What’s in it for you to start coaching with compassion?
Yes! Incentives! Now we’re talking. To name a few:
Talent acquisition costs freed up for other initiatives due to retention of exceptional people bought because their boss doesn’t talk about giving a sh*t s/he/they actually show it.
Efficient problem solving and problem anticipation by grown-ass adults who know their worth and intelligence; who know their employer knows their worth and intelligence; and who are eager to give it up for the organization because they’re proud to be a part of it.
Less expensive and longer-lasting client/customer relationships that run deeper than transactional, commodotized product delivery. Better reviews, net promoter scores, referral networks and sterling reputation follows suit. You know the drill. It’s the brand you dreamed about leading but refuse to believe could actually be your own.
How to start coaching with compassion?
I am jumping wildly ahead here in an effort to assuage anxious and skeptical leaders. Keeping this very simple for now:
- Research: Read, skim or ask for a ChatGPT summary of any of the books indexed below.
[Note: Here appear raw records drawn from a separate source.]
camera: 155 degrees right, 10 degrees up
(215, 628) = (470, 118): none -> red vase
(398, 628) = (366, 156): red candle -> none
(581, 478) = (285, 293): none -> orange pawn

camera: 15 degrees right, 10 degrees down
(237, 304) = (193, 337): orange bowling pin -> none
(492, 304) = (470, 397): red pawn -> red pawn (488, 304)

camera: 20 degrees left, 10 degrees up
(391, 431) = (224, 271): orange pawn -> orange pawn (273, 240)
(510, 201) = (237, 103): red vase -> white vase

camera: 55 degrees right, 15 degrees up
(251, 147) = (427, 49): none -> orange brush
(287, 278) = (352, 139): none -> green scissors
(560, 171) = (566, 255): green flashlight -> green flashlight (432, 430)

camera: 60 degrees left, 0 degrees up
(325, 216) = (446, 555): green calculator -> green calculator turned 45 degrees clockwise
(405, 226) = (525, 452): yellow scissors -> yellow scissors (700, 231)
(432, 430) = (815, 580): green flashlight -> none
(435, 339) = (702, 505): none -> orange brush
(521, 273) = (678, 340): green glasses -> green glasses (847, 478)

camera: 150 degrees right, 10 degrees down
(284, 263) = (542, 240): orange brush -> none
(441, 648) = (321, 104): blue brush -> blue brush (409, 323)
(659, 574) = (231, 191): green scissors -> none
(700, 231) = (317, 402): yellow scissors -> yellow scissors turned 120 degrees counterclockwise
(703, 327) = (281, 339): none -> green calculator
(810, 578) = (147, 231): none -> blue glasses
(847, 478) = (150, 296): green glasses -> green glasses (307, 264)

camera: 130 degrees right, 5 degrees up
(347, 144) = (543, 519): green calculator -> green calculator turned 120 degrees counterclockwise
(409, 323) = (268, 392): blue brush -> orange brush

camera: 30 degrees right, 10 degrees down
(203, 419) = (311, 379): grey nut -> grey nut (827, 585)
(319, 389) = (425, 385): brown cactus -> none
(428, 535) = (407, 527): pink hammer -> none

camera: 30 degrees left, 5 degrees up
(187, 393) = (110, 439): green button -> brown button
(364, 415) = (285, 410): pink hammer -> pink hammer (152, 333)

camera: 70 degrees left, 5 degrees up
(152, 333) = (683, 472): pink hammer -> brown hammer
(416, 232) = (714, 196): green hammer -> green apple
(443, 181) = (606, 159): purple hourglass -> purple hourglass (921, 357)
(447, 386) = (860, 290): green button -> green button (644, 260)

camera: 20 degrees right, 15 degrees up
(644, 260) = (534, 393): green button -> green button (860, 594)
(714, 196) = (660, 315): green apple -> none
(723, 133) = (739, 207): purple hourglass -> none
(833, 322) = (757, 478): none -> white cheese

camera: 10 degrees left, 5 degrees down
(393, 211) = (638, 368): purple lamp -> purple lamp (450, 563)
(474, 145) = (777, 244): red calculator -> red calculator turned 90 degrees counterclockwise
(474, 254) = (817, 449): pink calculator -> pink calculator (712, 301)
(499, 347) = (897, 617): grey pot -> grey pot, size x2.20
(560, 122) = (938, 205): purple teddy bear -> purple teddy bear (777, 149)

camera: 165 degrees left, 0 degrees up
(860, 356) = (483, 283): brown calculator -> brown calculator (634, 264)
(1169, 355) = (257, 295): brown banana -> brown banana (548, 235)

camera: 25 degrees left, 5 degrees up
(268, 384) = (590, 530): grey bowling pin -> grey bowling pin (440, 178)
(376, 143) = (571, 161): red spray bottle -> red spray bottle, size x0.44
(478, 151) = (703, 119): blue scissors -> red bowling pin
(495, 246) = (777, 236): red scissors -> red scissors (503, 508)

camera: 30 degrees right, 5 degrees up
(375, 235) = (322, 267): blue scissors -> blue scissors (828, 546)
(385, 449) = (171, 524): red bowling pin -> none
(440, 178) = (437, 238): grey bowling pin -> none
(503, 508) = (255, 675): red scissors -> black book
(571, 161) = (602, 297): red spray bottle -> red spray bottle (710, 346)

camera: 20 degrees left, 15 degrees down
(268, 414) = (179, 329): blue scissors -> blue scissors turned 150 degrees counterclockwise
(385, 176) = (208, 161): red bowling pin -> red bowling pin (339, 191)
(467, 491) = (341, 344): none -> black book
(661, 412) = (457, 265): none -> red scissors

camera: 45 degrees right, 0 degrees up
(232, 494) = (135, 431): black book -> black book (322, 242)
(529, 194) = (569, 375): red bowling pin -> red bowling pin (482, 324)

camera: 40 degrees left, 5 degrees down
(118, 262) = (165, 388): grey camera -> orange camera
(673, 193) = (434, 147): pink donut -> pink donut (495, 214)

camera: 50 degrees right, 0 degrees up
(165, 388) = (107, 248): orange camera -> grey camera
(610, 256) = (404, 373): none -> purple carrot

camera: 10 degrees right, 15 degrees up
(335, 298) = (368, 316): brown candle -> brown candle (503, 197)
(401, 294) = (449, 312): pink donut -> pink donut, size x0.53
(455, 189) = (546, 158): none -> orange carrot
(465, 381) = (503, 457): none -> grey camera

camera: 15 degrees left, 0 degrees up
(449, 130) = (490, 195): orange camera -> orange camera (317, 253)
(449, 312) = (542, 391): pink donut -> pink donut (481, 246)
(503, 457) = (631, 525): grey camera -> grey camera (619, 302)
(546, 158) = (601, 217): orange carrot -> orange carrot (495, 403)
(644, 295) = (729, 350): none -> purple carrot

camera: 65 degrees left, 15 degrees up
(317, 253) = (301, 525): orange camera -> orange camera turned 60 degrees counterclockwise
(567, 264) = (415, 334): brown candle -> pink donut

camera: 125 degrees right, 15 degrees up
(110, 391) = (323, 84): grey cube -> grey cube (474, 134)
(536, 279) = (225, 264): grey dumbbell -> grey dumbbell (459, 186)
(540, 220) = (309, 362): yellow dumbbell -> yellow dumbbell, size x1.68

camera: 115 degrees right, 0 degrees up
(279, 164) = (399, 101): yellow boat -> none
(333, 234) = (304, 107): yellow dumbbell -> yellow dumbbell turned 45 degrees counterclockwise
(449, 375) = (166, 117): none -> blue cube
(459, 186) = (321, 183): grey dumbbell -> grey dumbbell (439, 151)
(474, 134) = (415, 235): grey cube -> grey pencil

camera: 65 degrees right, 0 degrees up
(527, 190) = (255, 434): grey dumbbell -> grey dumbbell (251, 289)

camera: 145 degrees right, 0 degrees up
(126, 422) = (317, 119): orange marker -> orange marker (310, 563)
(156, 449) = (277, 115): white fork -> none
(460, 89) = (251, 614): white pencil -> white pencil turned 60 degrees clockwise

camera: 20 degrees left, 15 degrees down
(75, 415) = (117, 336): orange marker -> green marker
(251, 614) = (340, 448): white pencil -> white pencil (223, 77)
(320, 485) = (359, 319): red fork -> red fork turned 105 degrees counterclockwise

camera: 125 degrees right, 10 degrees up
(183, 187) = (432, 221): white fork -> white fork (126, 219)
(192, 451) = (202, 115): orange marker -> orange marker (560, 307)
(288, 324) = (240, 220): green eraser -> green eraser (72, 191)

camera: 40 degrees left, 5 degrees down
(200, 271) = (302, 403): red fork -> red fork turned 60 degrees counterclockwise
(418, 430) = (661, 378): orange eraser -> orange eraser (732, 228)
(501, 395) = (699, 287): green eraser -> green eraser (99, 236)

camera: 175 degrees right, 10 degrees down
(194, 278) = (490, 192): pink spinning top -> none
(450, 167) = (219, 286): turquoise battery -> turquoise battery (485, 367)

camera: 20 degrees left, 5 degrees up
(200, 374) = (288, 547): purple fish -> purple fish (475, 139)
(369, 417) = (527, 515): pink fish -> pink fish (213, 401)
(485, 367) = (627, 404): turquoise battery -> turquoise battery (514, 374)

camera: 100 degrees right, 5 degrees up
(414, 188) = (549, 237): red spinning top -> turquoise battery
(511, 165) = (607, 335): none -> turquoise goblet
- Relationships: Text a few leaders you know to ask if/how they've approaching org change or individual leadership development. Ask them if they've ever heard of this coaching with compassion nonsense. They probably haven't. You might love being at the forefront. It's like a warp-speed ride through a meteor shower and those of us on the shuttle are pretty bad-ass.
- Reconnaissance: Reach out to a coach like me or a coach you used in the past. Just get the conversation going. Listen to your curiosity. It's one of your gifts.
- Reflection: This last one is real-world, immediate practice you can do on yourself: try out self-compassion. Today, when you get spun up, annoyed, confused, or doubtful about a decision you made or might have to make, slow down and take two minutes to ask yourself, "how are you doing? What makes you one of one? What's your dream for this project/career/life?"
Okay, that last question, you might not get the full answer until you're drinking from the silver cup up in the sky, but you can at least check in with it! The point here is to simply notice how asking questions from a place of care and concern shifts the mood and potentially the outcome of where you're headed for a moment.
There is so much more to be said about coaching with compassion. I haven't even scratched the surface of the surface here. But it has been weighing on me that I am not advocating enough for coaching with compassion - the very coaching I know and love to do for others and on myself with my own coach. I hope you explore coaching with compassion soon too.